■ Saved entries ■
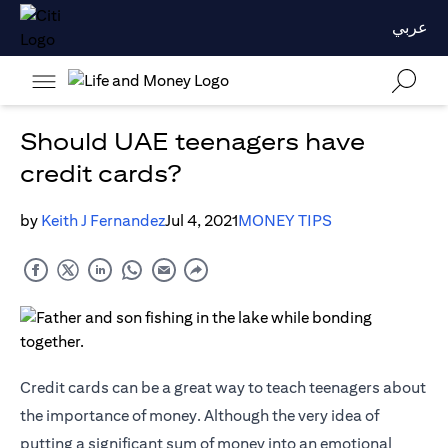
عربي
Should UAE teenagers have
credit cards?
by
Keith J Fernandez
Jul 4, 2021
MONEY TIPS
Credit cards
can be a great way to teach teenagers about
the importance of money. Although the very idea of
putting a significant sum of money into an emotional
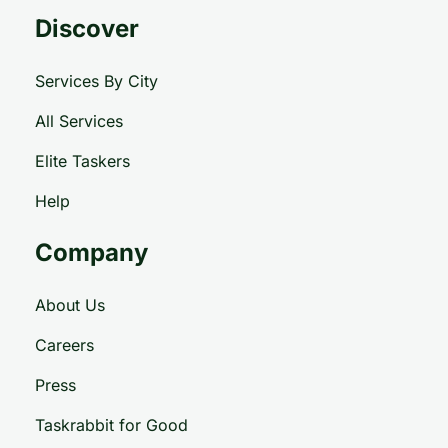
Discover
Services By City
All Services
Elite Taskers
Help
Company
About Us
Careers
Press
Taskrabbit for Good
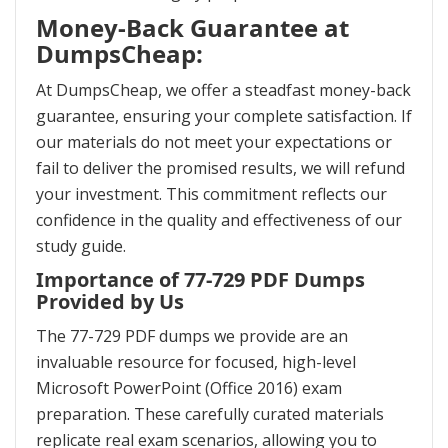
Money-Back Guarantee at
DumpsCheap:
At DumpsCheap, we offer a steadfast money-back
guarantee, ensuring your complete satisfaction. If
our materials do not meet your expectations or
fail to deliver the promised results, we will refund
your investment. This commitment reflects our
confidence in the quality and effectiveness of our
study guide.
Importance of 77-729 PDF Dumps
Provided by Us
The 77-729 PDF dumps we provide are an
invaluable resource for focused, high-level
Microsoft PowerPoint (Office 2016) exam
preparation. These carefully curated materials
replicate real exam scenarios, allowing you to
* * *
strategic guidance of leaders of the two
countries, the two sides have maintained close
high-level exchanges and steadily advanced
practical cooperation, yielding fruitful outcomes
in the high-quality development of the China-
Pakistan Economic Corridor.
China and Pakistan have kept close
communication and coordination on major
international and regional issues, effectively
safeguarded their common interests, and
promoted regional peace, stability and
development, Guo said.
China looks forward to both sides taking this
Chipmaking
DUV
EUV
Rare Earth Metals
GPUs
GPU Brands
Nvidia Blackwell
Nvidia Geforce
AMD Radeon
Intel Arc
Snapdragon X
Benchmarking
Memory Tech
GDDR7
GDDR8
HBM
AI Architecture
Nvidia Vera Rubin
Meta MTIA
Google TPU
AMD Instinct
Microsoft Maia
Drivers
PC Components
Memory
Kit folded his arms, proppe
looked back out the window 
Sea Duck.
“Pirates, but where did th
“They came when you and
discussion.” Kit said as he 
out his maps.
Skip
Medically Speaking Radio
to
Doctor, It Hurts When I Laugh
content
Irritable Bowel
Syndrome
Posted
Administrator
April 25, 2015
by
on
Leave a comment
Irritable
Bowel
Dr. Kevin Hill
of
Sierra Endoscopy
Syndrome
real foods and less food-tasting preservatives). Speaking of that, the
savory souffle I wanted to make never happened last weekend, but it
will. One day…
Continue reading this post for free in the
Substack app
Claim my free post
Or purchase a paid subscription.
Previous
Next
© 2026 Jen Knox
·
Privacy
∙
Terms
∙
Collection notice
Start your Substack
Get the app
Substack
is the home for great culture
* * *
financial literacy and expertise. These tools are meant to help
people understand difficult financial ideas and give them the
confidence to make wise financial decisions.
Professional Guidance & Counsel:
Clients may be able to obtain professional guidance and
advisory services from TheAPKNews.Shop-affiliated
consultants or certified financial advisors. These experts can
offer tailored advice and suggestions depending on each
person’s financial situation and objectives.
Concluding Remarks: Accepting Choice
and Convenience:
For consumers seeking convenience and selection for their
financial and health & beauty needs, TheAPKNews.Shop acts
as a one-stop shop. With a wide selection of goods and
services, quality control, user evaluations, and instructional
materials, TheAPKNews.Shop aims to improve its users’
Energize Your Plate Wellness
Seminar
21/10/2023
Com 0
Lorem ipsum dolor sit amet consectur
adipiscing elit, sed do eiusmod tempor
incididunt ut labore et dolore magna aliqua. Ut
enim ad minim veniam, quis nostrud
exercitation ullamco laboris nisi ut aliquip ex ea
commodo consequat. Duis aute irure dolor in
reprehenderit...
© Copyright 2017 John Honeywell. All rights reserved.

■ TRY IT ■
Can you copy the lines between the one holding "strategic guidance of leaders of the two" and the one holding "Sierra Endoscopy", inclusive, character for character?

■ SOLUTION BELOW ■
strategic guidance of leaders of the two
countries, the two sides have maintained close
high-level exchanges and steadily advanced
practical cooperation, yielding fruitful outcomes
in the high-quality development of the China-
Pakistan Economic Corridor.
China and Pakistan have kept close
communication and coordination on major
international and regional issues, effectively
safeguarded their common interests, and
promoted regional peace, stability and
development, Guo said.
China looks forward to both sides taking this
Chipmaking
DUV
EUV
Rare Earth Metals
GPUs
GPU Brands
Nvidia Blackwell
Nvidia Geforce
AMD Radeon
Intel Arc
Snapdragon X
Benchmarking
Memory Tech
GDDR7
GDDR8
HBM
AI Architecture
Nvidia Vera Rubin
Meta MTIA
Google TPU
AMD Instinct
Microsoft Maia
Drivers
PC Components
Memory
Kit folded his arms, proppe
looked back out the window 
Sea Duck.
“Pirates, but where did th
“They came when you and
discussion.” Kit said as he 
out his maps.
Skip
Medically Speaking Radio
to
Doctor, It Hurts When I Laugh
content
Irritable Bowel
Syndrome
Posted
Administrator
April 25, 2015
by
on
Leave a comment
Irritable
Bowel
Dr. Kevin Hill
of
Sierra Endoscopy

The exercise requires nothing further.